Given records START

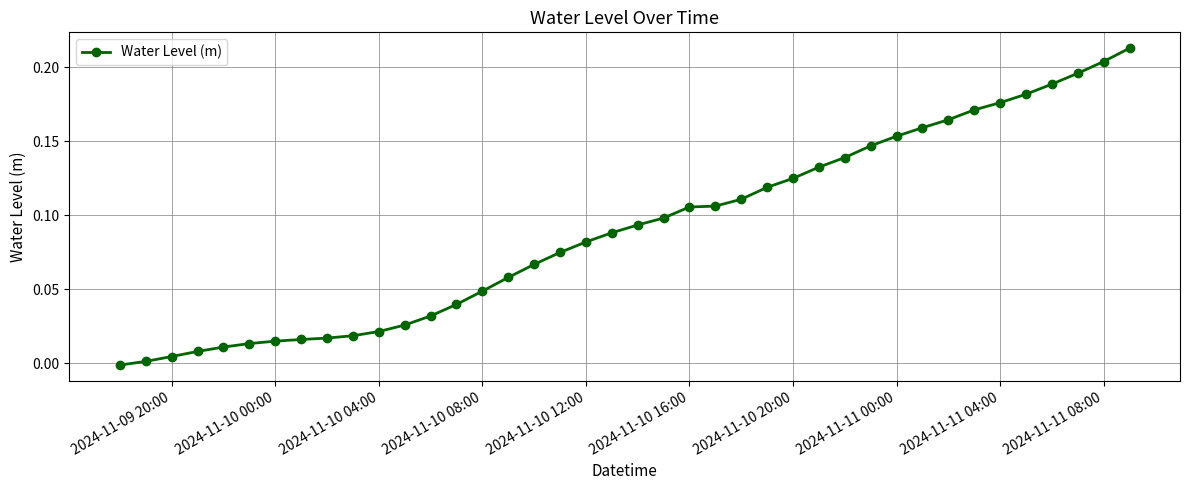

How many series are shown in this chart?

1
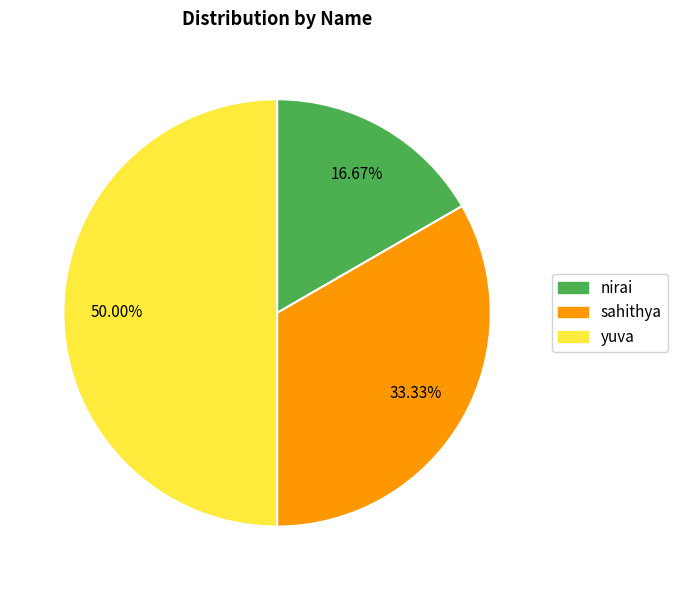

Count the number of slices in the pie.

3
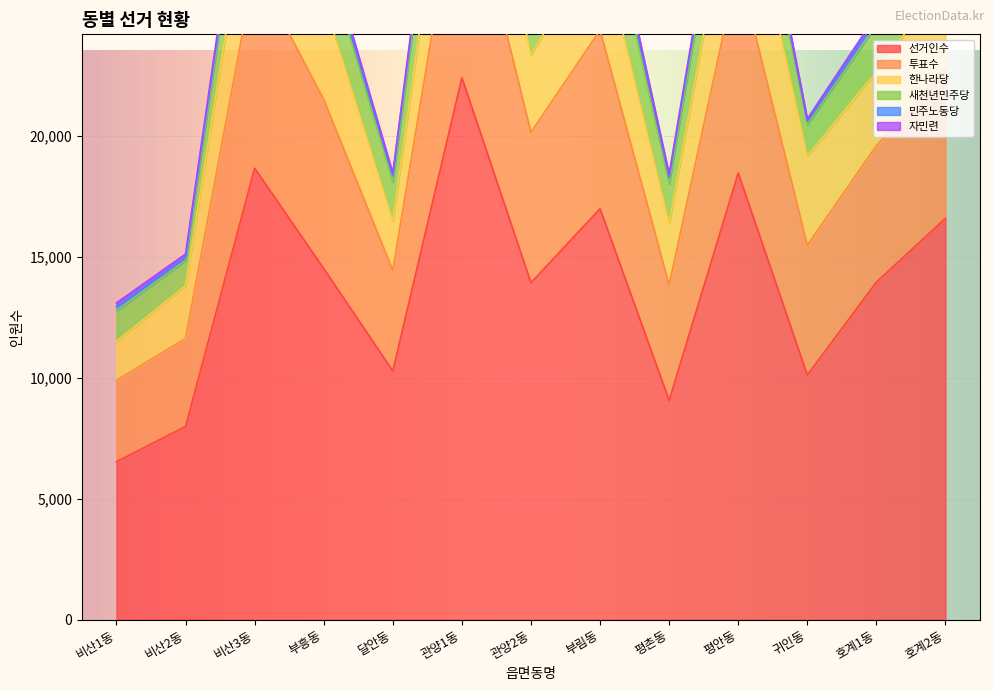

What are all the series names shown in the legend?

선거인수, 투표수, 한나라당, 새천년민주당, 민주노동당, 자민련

Given records END

- **Exercise prompt**
Reproduce all of the items with "series" replaced by "data series" throughout, leaving everything else unchanged, and omit the pictures.

- **Exercise response**
How many data series are shown in this chart?

1

Count the number of slices in the pie.

3

What are all the data series names shown in the legend?

선거인수, 투표수, 한나라당, 새천년민주당, 민주노동당, 자민련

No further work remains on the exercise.